SOURCE DOCUMENT:
*****
If for some reason, you choose to use the official Deepseek API, you are however sending your data to China so be conscious of the inference provider you use.

Why is open weight so much more popular than true open source?

When looking at the most viral open models, almost all of them are open weight rather than open source. There are actually so many reasons to release as open weight that I’m a bit surprised anyone is releasing true open source models.

  • The blueprint is the moat: unless the model is extremely impressive, its weights aren’t that valuable on their own. New models will come out next week that challenge whatever performance previously impressed you. All of the secretive work that went into discovering those weights is worth billions of dollars however.
  • Open weight meets most needs: Most companies or privacy conscious individuals only care about being able to run the models on their own infrastructure and being able to fine tune models for their specific use cases. Open weight provides both these freedoms.
  • The market doesn’t know the difference: The very fact that I wrote this article to explain the difference between open weight and source is evidence in itself. Making the model open weight will get most of the glory open sourcing it would have provided with a fraction of the hassle.
  • The blueprint will be used by very few: Showing people how to rebuild the model is great for the scientific community but few people can truly use those blueprints. To truly put them to use would cost tens of millions of dollars most likely. This is the same reason people aren’t too upset with car manufacturers for not also providing the industrial manual for how to build the car, most people don’t have a factory to build it in.
*****
EXERCISE DESCRIPTION: Rewrite the part of the passage on open weight models that opens with "Why is open" and closes with "open source models.", changing "viral" to "widely used". The listing that follows comes from a separate source.

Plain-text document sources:
*****
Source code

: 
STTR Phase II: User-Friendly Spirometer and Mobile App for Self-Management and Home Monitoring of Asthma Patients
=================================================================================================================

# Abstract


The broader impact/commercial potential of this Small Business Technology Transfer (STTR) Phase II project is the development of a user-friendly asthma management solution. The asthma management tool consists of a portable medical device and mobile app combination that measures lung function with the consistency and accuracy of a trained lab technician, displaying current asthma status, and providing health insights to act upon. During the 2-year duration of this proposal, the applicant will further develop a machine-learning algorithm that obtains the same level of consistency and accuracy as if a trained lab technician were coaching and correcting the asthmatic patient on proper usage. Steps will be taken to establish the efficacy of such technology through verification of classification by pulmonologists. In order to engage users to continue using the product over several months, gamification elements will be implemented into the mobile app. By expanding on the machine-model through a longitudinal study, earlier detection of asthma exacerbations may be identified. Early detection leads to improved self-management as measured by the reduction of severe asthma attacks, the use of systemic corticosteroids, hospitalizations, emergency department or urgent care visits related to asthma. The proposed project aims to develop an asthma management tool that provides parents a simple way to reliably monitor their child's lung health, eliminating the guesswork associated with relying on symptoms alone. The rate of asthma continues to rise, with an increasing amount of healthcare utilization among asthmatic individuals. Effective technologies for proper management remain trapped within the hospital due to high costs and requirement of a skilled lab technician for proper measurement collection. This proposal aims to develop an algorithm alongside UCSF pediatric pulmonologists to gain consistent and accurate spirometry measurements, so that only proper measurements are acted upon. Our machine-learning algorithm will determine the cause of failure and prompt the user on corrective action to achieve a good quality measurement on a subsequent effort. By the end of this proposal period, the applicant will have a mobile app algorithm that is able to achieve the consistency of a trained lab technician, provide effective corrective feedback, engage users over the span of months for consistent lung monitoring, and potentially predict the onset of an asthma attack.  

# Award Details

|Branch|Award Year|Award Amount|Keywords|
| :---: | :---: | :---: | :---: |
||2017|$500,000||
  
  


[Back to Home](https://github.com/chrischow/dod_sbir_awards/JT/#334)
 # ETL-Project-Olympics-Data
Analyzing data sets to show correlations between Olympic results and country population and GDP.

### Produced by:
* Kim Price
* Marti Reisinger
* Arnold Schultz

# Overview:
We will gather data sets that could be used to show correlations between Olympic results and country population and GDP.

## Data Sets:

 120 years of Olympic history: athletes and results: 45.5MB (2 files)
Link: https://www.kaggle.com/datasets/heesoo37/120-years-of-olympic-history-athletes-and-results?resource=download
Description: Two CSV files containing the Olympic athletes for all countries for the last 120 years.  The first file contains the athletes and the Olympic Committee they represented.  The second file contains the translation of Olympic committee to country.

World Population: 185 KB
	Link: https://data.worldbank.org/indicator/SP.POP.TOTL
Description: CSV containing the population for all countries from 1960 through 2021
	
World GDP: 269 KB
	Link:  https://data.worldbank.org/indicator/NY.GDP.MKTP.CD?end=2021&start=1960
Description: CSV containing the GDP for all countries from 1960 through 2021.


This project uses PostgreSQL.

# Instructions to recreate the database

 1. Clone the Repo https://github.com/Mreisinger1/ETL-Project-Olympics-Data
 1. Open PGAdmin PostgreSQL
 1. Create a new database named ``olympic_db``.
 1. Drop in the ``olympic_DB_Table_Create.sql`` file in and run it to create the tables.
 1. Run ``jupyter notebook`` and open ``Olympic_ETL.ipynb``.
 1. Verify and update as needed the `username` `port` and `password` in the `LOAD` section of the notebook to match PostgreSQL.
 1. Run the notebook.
*****
SOLUTION TO THIS EXERCISE:
Why is open weight so much more popular than true open source?

When looking at the most widely used open models, almost all of them are open weight rather than open source. There are actually so many reasons to release as open weight that I’m a bit surprised anyone is releasing true open source models.